- TASK TO CARRY OUT:
Could you please write out each line of the records exactly, minus the pictures?

- Keypoint correspondence data:

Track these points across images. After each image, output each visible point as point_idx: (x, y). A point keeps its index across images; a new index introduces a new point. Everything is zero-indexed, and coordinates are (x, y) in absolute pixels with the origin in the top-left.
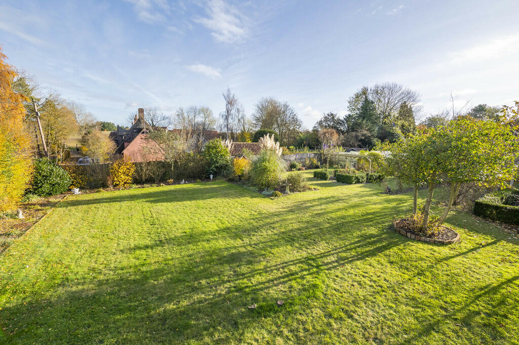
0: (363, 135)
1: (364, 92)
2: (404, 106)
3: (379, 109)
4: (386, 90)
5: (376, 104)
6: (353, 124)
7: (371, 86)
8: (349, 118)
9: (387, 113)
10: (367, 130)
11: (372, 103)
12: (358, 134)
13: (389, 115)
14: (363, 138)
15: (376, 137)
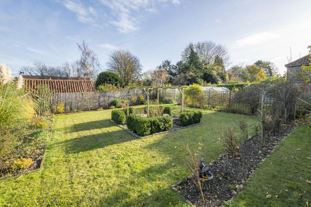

- SOLUTION FOR THIS PROBLEM:
Track these points across images. After each image, output each visible point as point_idx: (x, y). A point keeps its index across images; a new index introduces a new point. Everything is zero-indexed, and coordinates are (x, y) in absolute pixels with the origin in the top-left.
0: (363, 135)
1: (364, 92)
2: (404, 106)
3: (379, 109)
4: (386, 90)
5: (376, 104)
6: (353, 124)
7: (371, 86)
8: (349, 118)
9: (387, 113)
10: (367, 130)
11: (372, 103)
12: (358, 134)
13: (389, 115)
14: (363, 138)
15: (376, 137)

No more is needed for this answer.